Why is light different than sound in terms of the assumptions we make regarding causality?

Question

I am having trouble understanding, from a conceptual point of view, why it would be impossible to travel faster than the speed of light.

I have read one explanation given in the form of an example to explain why causality would make it impossible to travel faster than light. The example was if say for instance a bullet were to travel faster than light, then the bullet would hit the target before the trigger was pulled.

At first I thought this kind of made sense, but then the more I thought about it I do not think it does. My problem with this example is I do not see why that proves anything. In my mind it is entirely conceivable that the bullet could hit the target before the observer sees the trigger being pulled, that does not violate causality if the bullet is travelling faster than light, much the same way one sees an axe fall on a tree before the sound reaches their ears, so they see it fall before the sound is perceived. It doesn't violate causality. I guess I do not see what is different when talking about light.

What it seems like to me is that we are making the assumption that unless and until we "see" it happen, it has not yet happened. I do not understand why this is the case. Doesn't the fact that we have not "seen" the event occur yet simply mean that those photons have not yet reached our view, not that the event hasn't yet occurred, we just haven't seen it yet? Does this question make sense?

Answer 1

The problem with FTL and causality has to do with two issues: 1) the relativity of simultaneity between inertial frames (not an issue in classical physics with sound waves, since in classical physics all inertial frames agree about simultaneity), which implies that a signal moving FTL but forward in time in one frame is moving backwards in time in other frames (i.e. different frames disagree on the order of the events of the signal being sent and the signal being received), and 2) the fact that any laws governing FTL signals must work the same way in all frames according to the first postulate of special relativity, so if it's possible to have an FTL signal go back in time in one frame this must be possible in all frames. Clear frame-independent causality violations crop up in situations where slower-than-light observers in different frames bounce a signal back and forth in two directions, as opposed to your example where the bullet constitutes a simple one-way signal--see my answer here for more details. As for why light is different than sound more generally, and why physicists would not make the same conclusions about sound that they make about light even if they were unaware of anything that could move faster than sound, see my answer here.

'What it seems like to me is that we are making the assumption that unless and until we "see" it happen, it has not yet happened.'

No, simultaneity in relativity is not defined by when we see an event happen, but rather based on each observer assuming that light travels at a constant speed relative to themselves. So if in my frame I see an event in 2010 that happened 10 light-years away according to a measuring-stick at rest in my frame, and in 2020 I see an event that happened 20 light-years away according to the same measuring-stick, I conclude that in my frame both events happened simultaneously in 2000 (before I actually saw either event).

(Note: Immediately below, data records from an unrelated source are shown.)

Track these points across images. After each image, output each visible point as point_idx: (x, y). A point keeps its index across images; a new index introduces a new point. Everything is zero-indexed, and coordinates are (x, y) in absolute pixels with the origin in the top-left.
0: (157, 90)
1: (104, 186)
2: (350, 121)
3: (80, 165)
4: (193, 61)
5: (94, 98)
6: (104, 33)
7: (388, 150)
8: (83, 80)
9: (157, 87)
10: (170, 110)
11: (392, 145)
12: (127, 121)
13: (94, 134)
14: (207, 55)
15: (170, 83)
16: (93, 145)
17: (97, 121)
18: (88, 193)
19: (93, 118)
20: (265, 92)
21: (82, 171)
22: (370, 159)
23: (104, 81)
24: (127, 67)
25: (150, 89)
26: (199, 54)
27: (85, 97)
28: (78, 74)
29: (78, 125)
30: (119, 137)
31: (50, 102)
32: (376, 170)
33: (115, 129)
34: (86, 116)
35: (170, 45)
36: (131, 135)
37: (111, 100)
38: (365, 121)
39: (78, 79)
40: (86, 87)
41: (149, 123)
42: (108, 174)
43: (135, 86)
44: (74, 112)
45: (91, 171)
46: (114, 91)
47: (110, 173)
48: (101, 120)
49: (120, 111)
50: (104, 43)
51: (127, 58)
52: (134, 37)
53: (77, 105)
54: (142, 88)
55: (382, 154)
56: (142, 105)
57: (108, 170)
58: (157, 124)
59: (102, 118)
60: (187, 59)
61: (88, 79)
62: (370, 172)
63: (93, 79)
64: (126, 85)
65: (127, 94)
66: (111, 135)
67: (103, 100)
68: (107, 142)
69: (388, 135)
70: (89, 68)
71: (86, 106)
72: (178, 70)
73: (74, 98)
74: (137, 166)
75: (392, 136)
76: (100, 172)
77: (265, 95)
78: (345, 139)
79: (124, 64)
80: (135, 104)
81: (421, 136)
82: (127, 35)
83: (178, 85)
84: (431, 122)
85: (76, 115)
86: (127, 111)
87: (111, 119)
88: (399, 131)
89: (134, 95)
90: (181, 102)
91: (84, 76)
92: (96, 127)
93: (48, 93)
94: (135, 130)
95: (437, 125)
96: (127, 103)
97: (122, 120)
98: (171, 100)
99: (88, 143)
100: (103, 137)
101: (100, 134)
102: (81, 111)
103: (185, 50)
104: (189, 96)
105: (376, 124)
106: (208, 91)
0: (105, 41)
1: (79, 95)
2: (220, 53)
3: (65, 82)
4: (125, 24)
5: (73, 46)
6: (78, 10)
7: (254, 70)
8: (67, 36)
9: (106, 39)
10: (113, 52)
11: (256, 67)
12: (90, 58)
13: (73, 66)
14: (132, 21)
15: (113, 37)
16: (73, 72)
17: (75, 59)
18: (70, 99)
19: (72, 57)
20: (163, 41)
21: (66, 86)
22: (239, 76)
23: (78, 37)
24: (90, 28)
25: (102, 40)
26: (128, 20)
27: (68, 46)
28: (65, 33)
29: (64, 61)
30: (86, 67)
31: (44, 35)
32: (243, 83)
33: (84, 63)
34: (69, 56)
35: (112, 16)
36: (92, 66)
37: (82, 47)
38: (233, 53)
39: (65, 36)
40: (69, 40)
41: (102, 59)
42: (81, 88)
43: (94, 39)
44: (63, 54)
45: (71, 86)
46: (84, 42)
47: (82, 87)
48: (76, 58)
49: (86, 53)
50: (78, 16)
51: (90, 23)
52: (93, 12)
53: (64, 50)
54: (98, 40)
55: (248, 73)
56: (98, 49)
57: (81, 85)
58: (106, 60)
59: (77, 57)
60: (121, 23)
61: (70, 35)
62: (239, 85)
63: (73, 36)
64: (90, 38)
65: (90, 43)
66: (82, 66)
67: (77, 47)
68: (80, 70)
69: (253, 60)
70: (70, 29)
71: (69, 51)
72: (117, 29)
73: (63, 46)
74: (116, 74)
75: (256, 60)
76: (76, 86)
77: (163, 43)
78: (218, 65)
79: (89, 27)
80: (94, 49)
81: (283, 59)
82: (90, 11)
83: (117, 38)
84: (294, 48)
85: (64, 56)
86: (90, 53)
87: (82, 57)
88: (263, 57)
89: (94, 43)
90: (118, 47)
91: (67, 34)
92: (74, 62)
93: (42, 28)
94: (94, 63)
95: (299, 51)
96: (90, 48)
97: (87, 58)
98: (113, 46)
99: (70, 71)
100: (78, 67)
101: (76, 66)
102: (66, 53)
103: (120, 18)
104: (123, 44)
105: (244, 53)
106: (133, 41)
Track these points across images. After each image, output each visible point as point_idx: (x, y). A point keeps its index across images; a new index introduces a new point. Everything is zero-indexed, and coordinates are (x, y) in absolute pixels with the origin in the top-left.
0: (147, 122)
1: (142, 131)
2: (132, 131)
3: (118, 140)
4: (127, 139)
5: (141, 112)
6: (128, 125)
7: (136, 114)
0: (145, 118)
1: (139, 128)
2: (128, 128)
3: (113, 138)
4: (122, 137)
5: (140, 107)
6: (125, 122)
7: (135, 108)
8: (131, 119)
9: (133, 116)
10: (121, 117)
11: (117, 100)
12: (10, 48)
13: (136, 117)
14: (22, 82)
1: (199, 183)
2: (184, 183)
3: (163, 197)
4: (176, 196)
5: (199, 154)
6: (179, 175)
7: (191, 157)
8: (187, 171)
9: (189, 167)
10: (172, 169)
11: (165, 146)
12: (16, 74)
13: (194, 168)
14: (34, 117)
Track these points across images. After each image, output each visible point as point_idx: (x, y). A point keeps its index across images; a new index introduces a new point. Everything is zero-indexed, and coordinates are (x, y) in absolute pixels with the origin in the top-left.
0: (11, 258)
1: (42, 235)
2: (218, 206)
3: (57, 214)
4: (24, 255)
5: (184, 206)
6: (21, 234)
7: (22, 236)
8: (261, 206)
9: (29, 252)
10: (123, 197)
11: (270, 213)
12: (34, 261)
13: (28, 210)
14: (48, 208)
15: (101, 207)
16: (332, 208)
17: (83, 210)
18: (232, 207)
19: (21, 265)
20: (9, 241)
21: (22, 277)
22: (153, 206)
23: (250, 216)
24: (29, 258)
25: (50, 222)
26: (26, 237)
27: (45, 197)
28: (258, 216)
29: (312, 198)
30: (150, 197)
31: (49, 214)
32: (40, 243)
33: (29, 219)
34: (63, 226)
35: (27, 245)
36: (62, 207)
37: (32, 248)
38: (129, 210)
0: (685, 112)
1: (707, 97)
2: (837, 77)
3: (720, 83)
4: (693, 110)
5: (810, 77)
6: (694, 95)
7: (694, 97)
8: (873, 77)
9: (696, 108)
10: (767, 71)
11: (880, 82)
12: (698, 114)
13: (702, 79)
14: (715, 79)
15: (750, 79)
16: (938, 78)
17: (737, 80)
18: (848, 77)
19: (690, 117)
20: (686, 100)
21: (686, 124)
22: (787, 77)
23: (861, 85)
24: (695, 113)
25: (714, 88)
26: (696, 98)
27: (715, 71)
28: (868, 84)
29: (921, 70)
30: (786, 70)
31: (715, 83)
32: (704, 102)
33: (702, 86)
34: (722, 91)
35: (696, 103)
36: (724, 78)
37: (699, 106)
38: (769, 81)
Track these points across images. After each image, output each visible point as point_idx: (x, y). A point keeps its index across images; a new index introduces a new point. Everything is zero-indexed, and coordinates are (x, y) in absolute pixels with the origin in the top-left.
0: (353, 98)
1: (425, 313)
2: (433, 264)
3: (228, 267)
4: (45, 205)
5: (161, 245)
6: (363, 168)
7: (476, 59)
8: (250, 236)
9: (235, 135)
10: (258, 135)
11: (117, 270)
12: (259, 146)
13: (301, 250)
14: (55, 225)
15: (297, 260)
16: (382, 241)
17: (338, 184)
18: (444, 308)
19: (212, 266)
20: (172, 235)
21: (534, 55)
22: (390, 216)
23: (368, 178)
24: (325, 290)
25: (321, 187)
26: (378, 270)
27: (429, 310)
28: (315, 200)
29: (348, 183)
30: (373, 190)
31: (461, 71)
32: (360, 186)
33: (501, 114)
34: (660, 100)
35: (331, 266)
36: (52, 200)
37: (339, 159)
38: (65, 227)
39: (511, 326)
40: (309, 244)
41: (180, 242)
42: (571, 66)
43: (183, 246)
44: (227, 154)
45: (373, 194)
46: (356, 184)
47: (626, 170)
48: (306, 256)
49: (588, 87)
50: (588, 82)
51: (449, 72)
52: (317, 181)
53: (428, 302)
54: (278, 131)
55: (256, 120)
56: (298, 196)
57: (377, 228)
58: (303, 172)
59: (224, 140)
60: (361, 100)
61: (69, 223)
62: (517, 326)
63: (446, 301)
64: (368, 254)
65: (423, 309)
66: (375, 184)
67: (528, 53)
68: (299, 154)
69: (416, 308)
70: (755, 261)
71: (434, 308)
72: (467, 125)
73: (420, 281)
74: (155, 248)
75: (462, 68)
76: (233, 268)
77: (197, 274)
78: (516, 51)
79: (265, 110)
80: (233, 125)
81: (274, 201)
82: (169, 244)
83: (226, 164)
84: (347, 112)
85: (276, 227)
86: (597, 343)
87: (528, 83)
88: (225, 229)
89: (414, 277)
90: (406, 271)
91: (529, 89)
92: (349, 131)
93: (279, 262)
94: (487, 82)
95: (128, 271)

But if different observers all define simultaneity based on the assumption that light moves at the same speed in all directions relative to themselves, this leads to disagreements about simultaneity--see the example in this video with lightning flashes on either end of a train.

Answer 2

Stated simply, causality means that all causes should precede their effects, for all observers. The timings of the causes and effects aren't the times at which a human registers them, they are the times at which they occur in an observers reference frame - i.e. the time on the observer's watch at the moment they occur.

If faster-than-light signals were possible and I sent one from $A$ to $B$, there would exist an observer (a reference frame) in which the signal arrived at $B$ before I sent it at $A$.

No such temporal paradoxes occur if you send signals faster than the speed of sound. For example, in principle, you may see a falling tree before you hear it the axe, but that doesn't indicate that there exists an observer for whom effects preceded causes.

Answer 3

You can of course easily define for example a computer simulated universe where light behave exactly like soundwaves (but faster), and it would have the results you suggest - it's just an annoyance that light is not instantaneous but not of any profound character.

The difference between this alternate world and our normal physics, is that in the alternate world, you could send out a beam of light and then accelerate to overtake it, see it "stand still" relative you, and then kick on the accelerator and outrun it.

This is experimentally not the case in our normal world - no matter your velocity relative to others or to the light emitter, you will measure the speed of light to be the same.

It is when you try to reconcile this experimental fact into the theory, that you end up in the causality problems, that time is variable etc. I guess it's out of scope to describe all that here, and it's described in better detail in the other answers here, I just wanted to make the point about where the suggested physics doesn't correlate with experiment.